Democratic Primaries
In reply to the discussion: The Hill: Biden has broken all the 'rules' of presidential primaries [View all]karynnj
(60,498 posts)He lost both NH and Iowa - although Iowa was Harkin's state and Tsongus was from a neighboring state. He then lost the next two, before he won many southern states on the first multistate day. He did not clinch the nomination until some time in June. Of course, he was not as well known as VP Biden. Muskie won Iowa and NH in 1972. If you count Republican primaries, the description of being ahead, fading, losing funding and then recovering and winning sounds like McCain, who did win NH.
Saying that something is "unprecedented" ignores that it was not until 1972 that the current system of primaries and caucuses everywhere was in place. That means the number of years that there was an open Democratic nomination without an incumbent is only 9. 1972, 1976, 1984, 1988, 1992, 2000, 2004, 2008, 2016. Each of those years are pretty unique, if you look at how they played out. 2000 was essentially similar to having an incumbent President - even though Bradley, a very capable Senator challenged Gore. Of the remaining, 2004 likely was the fastest to converge around a nominee with Kerry only losing losing 2 states (Oklahoma, where he was about 3 percent below Edwards and Clark who essentially tied with Clark slightly ahead and SC where Edwards won. After Kerry was the defacto nominee, both Vermont and NC had favorite sons win in their elections. )
Biden's likely win - even if there were no coronovirus - would probably have been more solid - in terms of both delegates and number of states than any of previous year other than 2000 and 2004.
1972 was a mess with McGovern winning 21 states ( I had forgotten how successful Wallace was - he was second with 10 states)
1976 Jimmy Carter had 30 states including every Southern state.
1984 Gary Hart won 26 states and it came down to a multistate day in June for Monday to get enough delegates - there was some controversy near the end about superdelegates. I guess you could say this was most like 2008 - with the outcome reversed.
1988 Dukakis won 30 states in a very divided primary that stayed competive longer than this year.
1992 Another year that dragged on until June - Clinton ultimately won 37 states after NOT winning the first 5. Starting in early April, Clinton won every contest by large amounts, but it took until California voted in June to get the number of delegates.
2008 similar to 1984, except after ST Obama had the edge and never gave it up.
2016 HRC won 34 states and won over 50% of the pledged delegates in June when CA and NJ voted. She was always the heavy favorite.
So, which year looks the most like this year would likely have looked without the virus (and no unexpected BIG event for any candidate)?
Here is a link to a NYT article that was written on March 12, before anyone realized how much the country would change with Corona virus - https://www.nytimes.com/interactive/2020/03/12/us/elections/delegates-bernie-sanders-joe-biden.html To summarize because it is likely behind a paywall:
- the first chart is the prediction based on Biden doing as well as he has so far - every future state would go to Biden, some were identified as close others as big wins. They predicted he would have 50% of the pledged delegates by late April or early May.
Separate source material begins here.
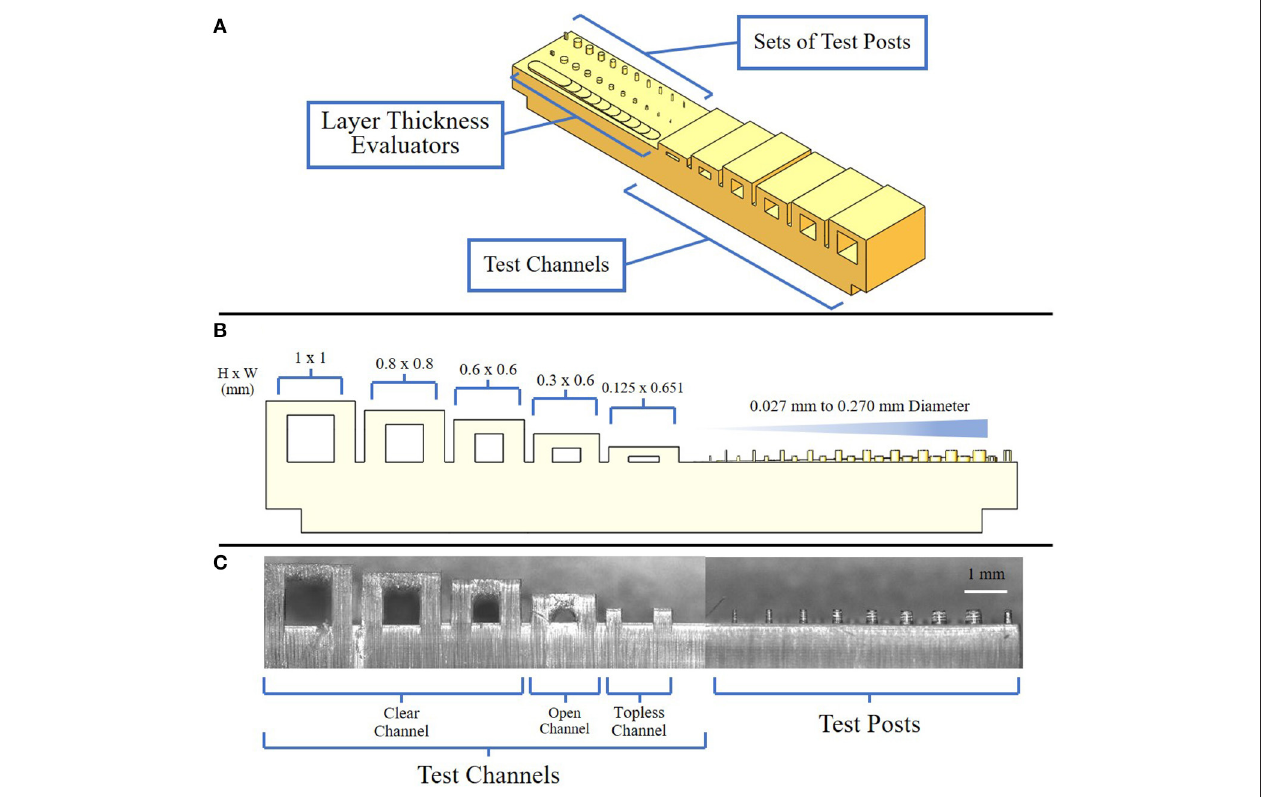
FIGURE 1 | Views of resolution testing device. (A) Isometric view of the resolution testing device composed of three major components: test channels, test posts, and layer thickness evaluators; (B) Side view of resolution testing device highlighting expected channel and post-dimensions; (C) Side view of a resolution testing device showing examples of clean, open, and topless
- The next chart showed what would happen if Biden lost 12% of his popularity. He would still win the majority of delegates, but if it fell more than 12%, it would likely be a contested convention. (Note they said this would happen even if he did not win Illinois, Arizona and NY where he was then (March 12) still favored. -- Obviously, Biden is in even better shape having decisive wins in AZ and IL.)
- The next chart looked at what would happen if Sanders improved his support by 17% (and Biden stayed where he was) - That was the magnitude needed for Sanders to win a plurality of the vote. Note that simulation included solid wins in IL and AZ and a close loss in FL - none of which happened - meaning at this point he would need more than that 17% improvement.
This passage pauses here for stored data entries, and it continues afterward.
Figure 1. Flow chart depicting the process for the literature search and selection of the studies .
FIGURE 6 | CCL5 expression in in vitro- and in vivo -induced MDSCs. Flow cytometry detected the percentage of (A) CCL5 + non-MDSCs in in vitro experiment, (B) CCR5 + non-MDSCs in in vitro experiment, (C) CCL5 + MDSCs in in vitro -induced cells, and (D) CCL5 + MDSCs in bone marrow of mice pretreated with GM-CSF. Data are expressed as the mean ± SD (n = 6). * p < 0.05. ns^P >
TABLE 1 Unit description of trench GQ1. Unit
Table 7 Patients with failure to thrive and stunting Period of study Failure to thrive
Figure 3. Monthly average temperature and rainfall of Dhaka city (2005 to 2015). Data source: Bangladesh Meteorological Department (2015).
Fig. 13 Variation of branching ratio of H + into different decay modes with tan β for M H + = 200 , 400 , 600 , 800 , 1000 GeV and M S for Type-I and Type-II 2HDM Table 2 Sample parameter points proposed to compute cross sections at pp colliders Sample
- For Sanders to get the majority, it would require a 21 % increase - and as noted he did not do anything remotely like that in last night's states. Consider this even included a close win in FL!
I suspect that the NYT might update this, but I also think it would be beating a dead horse!
From this, it is clear that Biden would likely win all the remaining states - clinching in April when NY, DE, PA, RI and CT voted or possibly early May. This would likely be the third easiest - after Gore and Kerry, but before all the others.